Before the upcoming Artemis Program, NASA's Capstone Satellite Breaks From Earth's Orbit and Heads Towards the Moon

Before the upcoming Artemis Program, NASA's Capstone Satellite Breaks From Earth's Orbit and Heads T ...

On Monday, a satellite the size of a microwave oven broke free from its orbit around Earth and is heading towards the moon, the latest step in NASA's quest to land astronauts on the lunar surface.

The Capstone satellite has already had an unusual journey. It was launched six days ago from the Mahia Peninsula by the company Rocket Lab in one of their small Electron rockets. It will take another four months for the satellite to reach the moon, as it cruises along with minimal energy.

The Associated Press reported that Rocket Lab founder Peter Beck found it difficult to put his excitement into words.

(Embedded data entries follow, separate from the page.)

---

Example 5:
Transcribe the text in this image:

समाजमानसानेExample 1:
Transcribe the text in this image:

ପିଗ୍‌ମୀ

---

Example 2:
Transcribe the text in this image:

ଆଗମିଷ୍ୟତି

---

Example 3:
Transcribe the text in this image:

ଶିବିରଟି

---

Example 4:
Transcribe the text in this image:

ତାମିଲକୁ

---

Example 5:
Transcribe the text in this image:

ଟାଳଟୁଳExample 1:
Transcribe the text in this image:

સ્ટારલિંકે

It's going to take a while to sink in. It's been a project that took us two, two-and-a-half years to complete and that's just incredible, extremely difficult to execute, said the speaker. So to see it all come together tonight and see that spacecraft on its way to the moon is simply incredible.

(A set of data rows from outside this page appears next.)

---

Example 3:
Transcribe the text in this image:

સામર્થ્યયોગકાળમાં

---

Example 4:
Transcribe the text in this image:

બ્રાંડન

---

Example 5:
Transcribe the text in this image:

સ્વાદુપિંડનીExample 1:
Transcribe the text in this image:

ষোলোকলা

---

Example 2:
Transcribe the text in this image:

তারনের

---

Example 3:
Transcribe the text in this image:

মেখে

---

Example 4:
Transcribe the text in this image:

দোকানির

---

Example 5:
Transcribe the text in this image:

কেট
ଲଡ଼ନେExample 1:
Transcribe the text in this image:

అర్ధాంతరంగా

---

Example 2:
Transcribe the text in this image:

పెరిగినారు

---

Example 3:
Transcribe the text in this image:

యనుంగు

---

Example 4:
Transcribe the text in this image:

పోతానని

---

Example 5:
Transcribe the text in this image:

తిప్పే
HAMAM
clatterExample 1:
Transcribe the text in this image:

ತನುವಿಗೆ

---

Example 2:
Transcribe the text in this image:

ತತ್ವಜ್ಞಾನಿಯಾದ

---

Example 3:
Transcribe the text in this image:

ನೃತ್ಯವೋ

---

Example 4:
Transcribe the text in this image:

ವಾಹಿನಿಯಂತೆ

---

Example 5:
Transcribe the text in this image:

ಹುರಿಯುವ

Beck believes that the relatively low cost of the mission NASA estimated at $32.7 million (roughly Rs. 260 crore) marked the start of a new era of space exploration.

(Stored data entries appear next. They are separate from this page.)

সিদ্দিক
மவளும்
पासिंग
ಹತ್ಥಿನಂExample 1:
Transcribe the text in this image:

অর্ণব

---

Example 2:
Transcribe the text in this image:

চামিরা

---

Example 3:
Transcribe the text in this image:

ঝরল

Beck claims that for tens of millions of dollars, there is now a rocket and a spacecraft that can take you to the Moon to asteroids and to Venusto Mars. It's a remarkable capability that has never existed before.

If the remainder of the mission is successful, the Capstone satellite will return crucial information for months as the first to orbit the moon in a near-rectilinear halo orbit: a stretched-out egg shape with one end of the orbit passing close to the moon and the other far from it.

As part of NASA's Artemis program, NASA intends to construct a space station called Gateway in the orbital path, from which astronauts may ascend to the moon's surface.

Beck says the advantage of the new orbit is that it reduces fuel consumption and allows the satellite or a space station to remain in constant contact with Earth.

The Electron rocket that launched on June 28 from New Zealand was carrying a second spacecraft, called Photon, which separated after nine minutes. The satellite was carried for six days in Photon, with the spacecrafts engines firing periodically to increase its distance from Earth.

Photon's final engine failure on Monday allowed the satellite to break from Earth's gravitational pull and return to its original lunar orbit on November 13. The satellite will only use tiny amounts of gasoline to make a few planned trajectory adjustments along the way.

Beck said the pair would decide what to do with Photon in the coming days, which had completed its tasks but still had a bit of gasoline left in the tank.

Beck said there are a lot of really cool missions that we may be able to accomplish with it.

NASA collaborated with two commercial firms for the mission, including California-based Rocket Lab and Colorado-based Advanced Space, which owns and operates the Capstone satellite.